Он не хотел, не имел права не только перекладывать этот груз на чужие плечи, но и просто делить его с кем-либо. Он стал королём, и был от того несчастен: слишком быстро переменилась его жизнь, сознание не успевало за этими переменами. Главное — менялся его характер, и новая личность, жёсткая, неуступчивая, непоколебимой твёрдости, в которую превращался недавно такой бесхарактерный, бесхребетный Василий, пугала его самого. Пугала, но и нравилась ему всё больше и больше. А эта личность была убеждена, что король может, если есть у него такое желание, разделить с кем-то из подданных его, подданного, ответственность. Но свою, королевскую, нести может только он сам: этот груз — обратная сторона огромной власти, сосредоточенной в руках короля.
«— Опять хандра, сир?»
«— Опять, Капа, опять. Я выполню своё решение и повешу изменников. Я чувствую, что это правильно, что нельзя поступить иначе. Но сомнения не оставляют меня, Капа. Кто я такой, чтобы распоряжаться чужими жизнями? По какому праву я стал королём и поднялся над законами человеческого общества? Сколько крови! Сколько жизней! Почему я должен заниматься всем этим?»

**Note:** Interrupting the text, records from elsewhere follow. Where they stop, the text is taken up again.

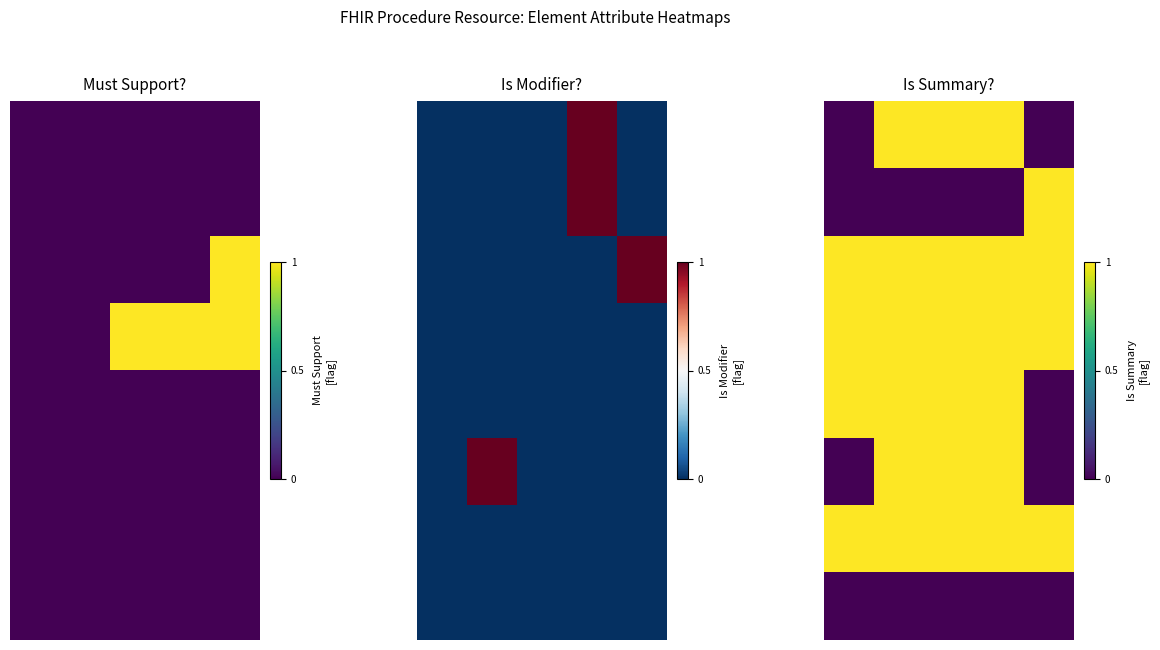

Which label corresponds to the largest value in the chart?

1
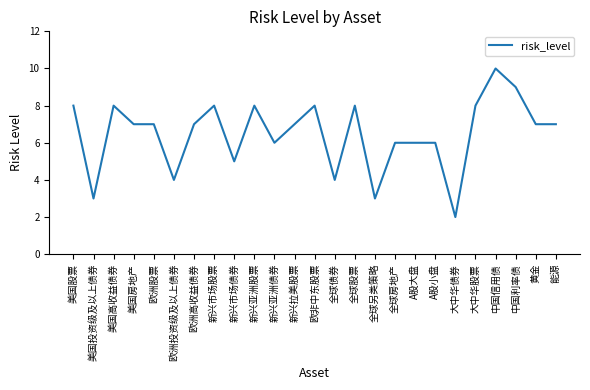

At which category does the chart reach its peak across all series?

中国信用债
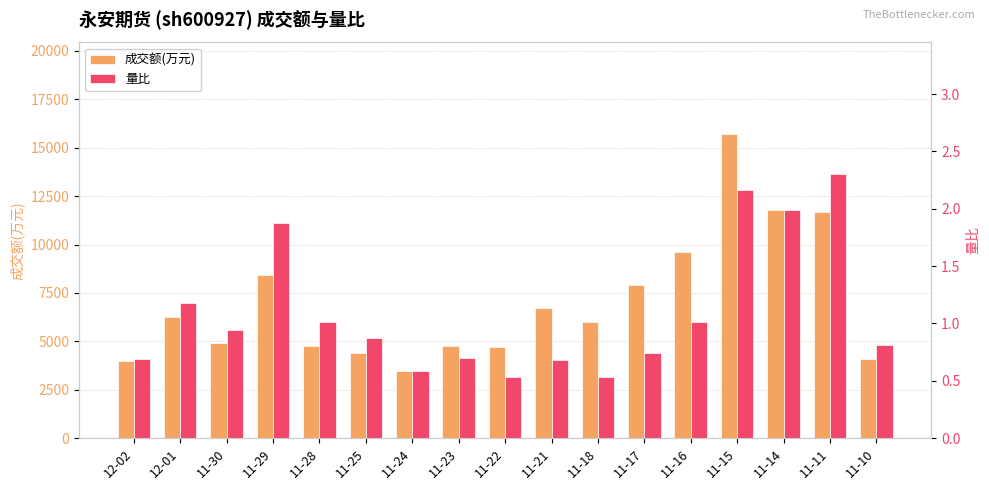

What is the label of the 7th bar from the left?

11-24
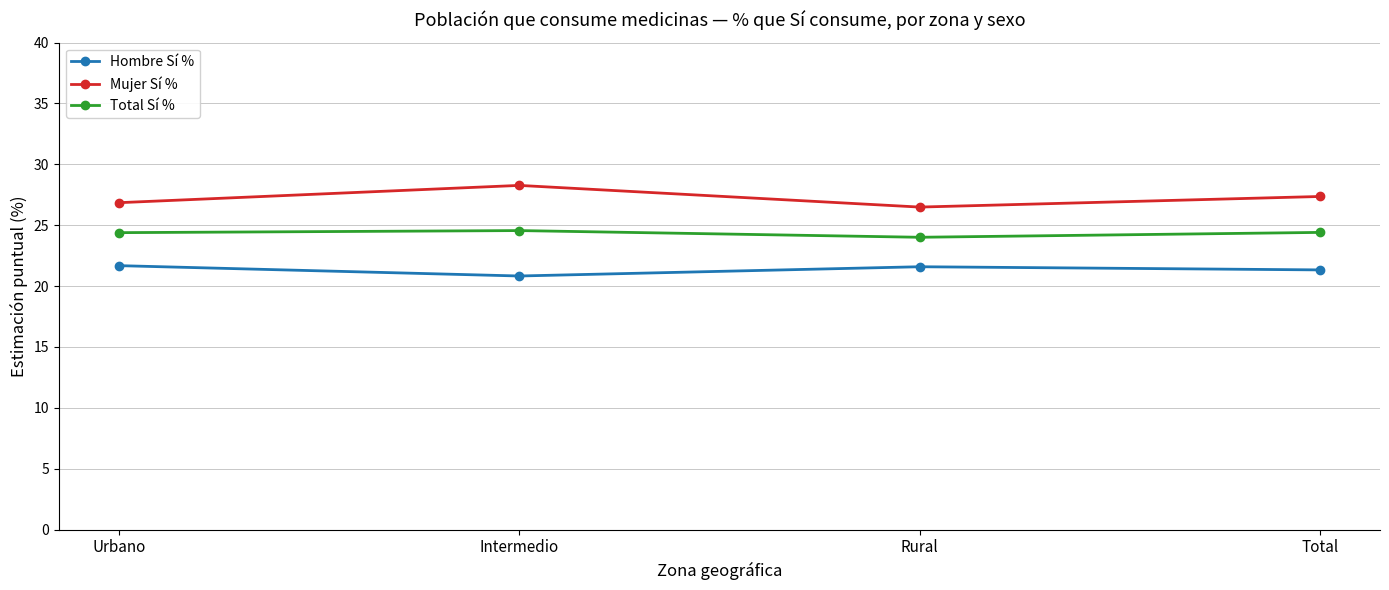

In Hombre Sí %, how many points are lower than both neighbors (excluding endpoints)?

1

«— Я тут порылась в Вашей памяти, сир, и нашла кое-что интересное. Вряд ли Вас случайно выбрали в короли. Помните, Византия, Восточная римская империя? Правили там басилевсы — такие себе императоры. Басилевс, василевс, Василий… Вы не находите, сир, некоторого сходства Вашего имени и титула императоров Византии? Даже имя говорит, что Вы на своём месте. Я не говорю уже о делах: за девять дней Вы освободили от Масок целое королевство и теперь — король Скиронара. Сомнения, сир — это нормально. Было бы хуже, если бы Вам было всё равно. Сомнения помогают отыскать верное решение. Они — Ваша страховка от самодурства и глупости. Даже признак ума, если хотите. Скажите, сир, Вы снова ноете, чтобы подразнить меня?»